Top of Dataset entries
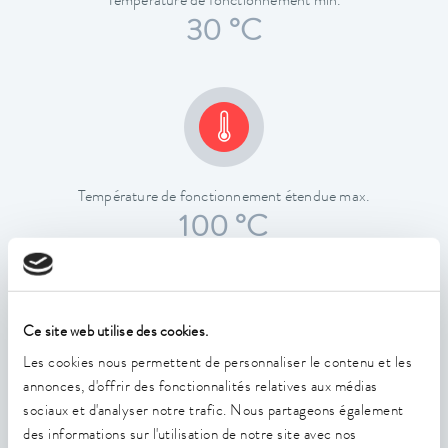
Température de fonctionnement min.
30 °C
Température de fonctionnement étendue max.
100 °C
Ce site web utilise des cookies.
Les cookies nous permettent de personnaliser le contenu et les
annonces, d'offrir des fonctionnalités relatives aux médias
Constance de la température
sociaux et d'analyser notre trafic. Nous partageons également
0,01 ± K
des informations sur l'utilisation de notre site avec nos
Bottom of Dataset entries
> Brief
When you find a line in the records that contains the word "cookies", copy it.

> Answer for this exercise
Ce site web utilise des cookies.
Les cookies nous permettent de personnaliser le contenu et les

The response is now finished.